In such an atmosphere, it became a matter of routine for coachmen, post-boys and the like to travel either armed or accompanied by someone who was, the weapon of choice usually being a brace of pistols – as guns back then were of the muzzle-loading, single-shot variety it paid to have more than one loaded and ready to fire – or a blunderbuss (an early form of shotgun with a flared muzzle, easier to load while on the move but only effective at close range). Rich travellers, particularly those heading along the Great West Road to the fashionable spa town of Bath, took to travelling with as little money or jewellery in their coaches as possible – the wealth could go on ahead, stuffed in the pockets and saddle-bags of a single servant on horseback, preferably carrying a gun of some sort for his own protection.

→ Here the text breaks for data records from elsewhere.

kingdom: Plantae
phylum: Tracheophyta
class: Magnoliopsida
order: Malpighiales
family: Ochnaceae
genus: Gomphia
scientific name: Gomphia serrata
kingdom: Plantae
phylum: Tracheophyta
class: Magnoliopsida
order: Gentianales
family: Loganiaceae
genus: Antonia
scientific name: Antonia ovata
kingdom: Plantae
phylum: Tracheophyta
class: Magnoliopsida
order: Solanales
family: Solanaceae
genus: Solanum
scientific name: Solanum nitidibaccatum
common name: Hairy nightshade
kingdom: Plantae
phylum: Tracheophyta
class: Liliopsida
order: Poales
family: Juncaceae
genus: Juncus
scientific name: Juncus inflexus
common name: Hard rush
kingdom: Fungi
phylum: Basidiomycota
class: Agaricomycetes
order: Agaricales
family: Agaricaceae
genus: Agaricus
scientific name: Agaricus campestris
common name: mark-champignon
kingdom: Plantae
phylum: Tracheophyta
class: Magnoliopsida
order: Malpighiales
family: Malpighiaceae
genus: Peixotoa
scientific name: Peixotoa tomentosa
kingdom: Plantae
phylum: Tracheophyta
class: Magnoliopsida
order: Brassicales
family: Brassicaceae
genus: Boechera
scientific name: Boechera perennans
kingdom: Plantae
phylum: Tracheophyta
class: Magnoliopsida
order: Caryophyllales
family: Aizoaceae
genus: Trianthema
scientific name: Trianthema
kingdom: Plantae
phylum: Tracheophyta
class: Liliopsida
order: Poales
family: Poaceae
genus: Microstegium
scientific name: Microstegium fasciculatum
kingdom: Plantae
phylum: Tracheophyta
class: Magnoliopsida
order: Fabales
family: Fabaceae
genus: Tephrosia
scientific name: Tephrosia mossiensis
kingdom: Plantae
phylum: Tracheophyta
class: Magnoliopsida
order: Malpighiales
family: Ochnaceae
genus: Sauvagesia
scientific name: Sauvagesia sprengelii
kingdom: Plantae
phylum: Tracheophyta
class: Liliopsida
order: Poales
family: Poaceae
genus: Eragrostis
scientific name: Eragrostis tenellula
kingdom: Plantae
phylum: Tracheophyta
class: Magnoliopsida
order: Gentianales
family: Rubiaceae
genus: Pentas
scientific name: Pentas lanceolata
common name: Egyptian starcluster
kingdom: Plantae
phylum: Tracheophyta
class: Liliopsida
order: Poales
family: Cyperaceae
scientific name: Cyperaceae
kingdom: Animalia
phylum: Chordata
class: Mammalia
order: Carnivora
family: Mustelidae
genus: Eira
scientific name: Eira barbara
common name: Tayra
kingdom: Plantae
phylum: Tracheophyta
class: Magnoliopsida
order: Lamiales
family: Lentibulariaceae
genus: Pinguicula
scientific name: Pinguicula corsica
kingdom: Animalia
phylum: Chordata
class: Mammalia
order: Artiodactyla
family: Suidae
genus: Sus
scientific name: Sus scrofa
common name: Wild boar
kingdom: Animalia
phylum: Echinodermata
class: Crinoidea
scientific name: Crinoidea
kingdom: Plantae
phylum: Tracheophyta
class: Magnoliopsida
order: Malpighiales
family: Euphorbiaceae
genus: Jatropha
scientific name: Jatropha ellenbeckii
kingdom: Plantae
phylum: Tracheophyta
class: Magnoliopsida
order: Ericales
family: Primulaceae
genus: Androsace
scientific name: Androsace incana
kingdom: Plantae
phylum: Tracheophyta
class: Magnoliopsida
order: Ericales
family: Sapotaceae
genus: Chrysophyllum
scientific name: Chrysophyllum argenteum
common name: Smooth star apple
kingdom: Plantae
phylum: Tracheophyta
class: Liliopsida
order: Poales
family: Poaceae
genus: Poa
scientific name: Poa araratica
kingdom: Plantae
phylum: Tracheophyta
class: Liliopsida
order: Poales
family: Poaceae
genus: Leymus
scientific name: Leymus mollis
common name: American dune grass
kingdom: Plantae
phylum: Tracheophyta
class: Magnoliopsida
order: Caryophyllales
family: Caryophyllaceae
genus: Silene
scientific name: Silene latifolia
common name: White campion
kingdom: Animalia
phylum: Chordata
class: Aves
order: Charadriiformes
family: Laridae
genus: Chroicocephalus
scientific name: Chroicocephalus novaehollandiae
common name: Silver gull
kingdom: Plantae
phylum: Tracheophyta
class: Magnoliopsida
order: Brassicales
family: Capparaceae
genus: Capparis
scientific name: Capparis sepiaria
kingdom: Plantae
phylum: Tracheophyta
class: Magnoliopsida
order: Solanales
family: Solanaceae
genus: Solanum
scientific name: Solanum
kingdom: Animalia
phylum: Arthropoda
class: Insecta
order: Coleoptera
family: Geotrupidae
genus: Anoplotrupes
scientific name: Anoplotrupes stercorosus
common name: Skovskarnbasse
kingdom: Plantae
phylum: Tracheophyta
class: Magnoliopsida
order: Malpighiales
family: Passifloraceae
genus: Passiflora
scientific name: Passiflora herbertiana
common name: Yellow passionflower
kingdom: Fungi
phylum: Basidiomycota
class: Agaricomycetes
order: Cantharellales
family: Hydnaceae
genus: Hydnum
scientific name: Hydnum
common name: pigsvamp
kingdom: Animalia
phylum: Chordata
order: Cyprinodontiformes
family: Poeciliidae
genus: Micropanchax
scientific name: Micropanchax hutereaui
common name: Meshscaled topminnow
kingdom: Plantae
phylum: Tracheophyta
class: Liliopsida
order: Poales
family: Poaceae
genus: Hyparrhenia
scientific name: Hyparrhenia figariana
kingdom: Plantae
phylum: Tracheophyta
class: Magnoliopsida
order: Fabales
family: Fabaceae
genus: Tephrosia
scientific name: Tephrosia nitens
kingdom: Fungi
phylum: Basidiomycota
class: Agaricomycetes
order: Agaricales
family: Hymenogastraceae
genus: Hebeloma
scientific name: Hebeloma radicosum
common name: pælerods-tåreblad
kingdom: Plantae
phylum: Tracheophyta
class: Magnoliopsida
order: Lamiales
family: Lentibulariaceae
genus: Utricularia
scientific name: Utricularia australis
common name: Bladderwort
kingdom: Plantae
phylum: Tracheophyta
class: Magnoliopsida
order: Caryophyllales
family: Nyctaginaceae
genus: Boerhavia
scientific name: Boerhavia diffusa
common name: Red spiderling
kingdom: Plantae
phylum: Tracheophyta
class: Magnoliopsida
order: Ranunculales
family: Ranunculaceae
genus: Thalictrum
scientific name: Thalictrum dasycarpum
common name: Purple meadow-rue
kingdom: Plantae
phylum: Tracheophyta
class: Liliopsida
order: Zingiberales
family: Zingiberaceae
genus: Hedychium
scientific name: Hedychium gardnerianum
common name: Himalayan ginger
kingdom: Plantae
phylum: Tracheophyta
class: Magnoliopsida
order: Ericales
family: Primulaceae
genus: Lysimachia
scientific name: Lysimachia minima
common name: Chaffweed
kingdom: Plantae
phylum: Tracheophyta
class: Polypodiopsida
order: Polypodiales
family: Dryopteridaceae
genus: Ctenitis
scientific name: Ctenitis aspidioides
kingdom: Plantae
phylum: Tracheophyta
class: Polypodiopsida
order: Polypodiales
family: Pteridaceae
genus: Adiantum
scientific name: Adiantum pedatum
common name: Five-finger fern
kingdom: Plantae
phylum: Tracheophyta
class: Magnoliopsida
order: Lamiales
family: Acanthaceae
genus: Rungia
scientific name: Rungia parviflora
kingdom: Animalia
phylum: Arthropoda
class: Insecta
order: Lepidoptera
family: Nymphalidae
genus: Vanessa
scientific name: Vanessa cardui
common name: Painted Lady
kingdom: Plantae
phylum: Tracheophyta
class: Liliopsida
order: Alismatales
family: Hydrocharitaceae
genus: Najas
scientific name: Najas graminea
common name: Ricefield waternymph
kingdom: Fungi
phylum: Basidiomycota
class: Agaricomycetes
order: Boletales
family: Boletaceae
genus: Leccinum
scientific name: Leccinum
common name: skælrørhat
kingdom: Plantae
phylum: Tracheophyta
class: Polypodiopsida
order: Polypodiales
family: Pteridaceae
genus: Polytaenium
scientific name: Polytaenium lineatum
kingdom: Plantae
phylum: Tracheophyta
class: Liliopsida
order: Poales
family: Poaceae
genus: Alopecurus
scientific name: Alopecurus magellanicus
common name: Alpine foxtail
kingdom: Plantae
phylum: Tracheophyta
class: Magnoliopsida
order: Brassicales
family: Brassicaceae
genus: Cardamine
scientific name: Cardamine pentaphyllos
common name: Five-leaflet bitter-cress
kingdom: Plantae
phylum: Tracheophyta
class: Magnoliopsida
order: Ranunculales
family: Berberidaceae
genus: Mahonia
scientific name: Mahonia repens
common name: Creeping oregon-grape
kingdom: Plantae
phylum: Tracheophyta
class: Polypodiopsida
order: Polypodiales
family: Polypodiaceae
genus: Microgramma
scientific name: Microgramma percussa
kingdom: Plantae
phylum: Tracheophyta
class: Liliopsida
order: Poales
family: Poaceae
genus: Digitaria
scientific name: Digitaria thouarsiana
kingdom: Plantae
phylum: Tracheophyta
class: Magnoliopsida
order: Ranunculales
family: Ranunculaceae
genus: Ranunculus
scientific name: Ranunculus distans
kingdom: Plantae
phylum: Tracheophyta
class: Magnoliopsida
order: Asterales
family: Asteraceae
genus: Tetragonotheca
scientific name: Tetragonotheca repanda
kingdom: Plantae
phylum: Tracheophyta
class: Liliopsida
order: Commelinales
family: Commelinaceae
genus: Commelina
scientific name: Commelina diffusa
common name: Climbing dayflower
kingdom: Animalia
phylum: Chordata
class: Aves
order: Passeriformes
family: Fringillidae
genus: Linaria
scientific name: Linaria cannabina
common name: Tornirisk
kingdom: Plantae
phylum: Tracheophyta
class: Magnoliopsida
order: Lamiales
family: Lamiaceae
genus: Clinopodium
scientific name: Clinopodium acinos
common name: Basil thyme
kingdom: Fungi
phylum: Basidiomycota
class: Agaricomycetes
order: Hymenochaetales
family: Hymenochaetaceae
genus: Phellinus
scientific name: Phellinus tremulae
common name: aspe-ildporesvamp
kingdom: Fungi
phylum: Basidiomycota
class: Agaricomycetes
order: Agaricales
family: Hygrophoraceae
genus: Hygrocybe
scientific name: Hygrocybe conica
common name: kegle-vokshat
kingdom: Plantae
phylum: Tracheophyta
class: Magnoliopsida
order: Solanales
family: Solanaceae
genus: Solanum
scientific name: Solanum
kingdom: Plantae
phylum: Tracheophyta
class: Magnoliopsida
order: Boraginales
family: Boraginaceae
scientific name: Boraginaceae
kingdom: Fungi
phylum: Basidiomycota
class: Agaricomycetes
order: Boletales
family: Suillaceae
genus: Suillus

Sometimes, a lone rider confronted by a highwayman could get the better of him; one story is of a servant carrying his master’s money who, when confronted by a highwayman, said he’d willingly hand over the cash but asked if the highwayman would be so kind as to put a bullet through his hat first, so that he later could show that he’d put up some sort of resistance before standing and delivering. After the highwayman had obligingly fired, the clever servant produced his own pistol who had been concealed in his coat! As the highwayman had only been armed with a single pistol, the servant now had the advantage and took his opponent to the nearest town to hand him over to the authorities (and, presumably, collect any reward that may have been on offer).

Some highwaymen responded by forming gangs, although many of these were short-lived as they invariably fell out over how to divide the spoils. One of the more notable gangs of highwaymen operated in and around Cherhill, a Wiltshire village on the Great West Road, in the late eighteenth and early nineteenth centuries; being poor men who only owned one set of clothes each (clearly highway robbery was not always lucrative), they became (in)famous for doing their robberies naked so that no-one would be able to identify them by their clothes.

Highway robbery in England died out in the early nineteenth century. Some would assume that it was killed off by the railways, but it would appear there were a number of factors at play. Highway robbery had actually become quite rare by the time that century began, and the last recorded one took place in 1831 (two years after Stephenson built his Rocket). The increase in the turnpike system with its tolled and gated roads had combined in the mid-to-late eighteenth century with the increased enclosure of farmland to limit highwaymen’s activities (there was, quite simply, less open space), and in the early nineteenth century they were limited further by the expansion of cities (especially London) into what had been open countryside. As the cities grew, policing became more effective, and the increased use of banknotes helped too as they were easier to trace than gold coins. The ‘gentleman of the road’ had had his day.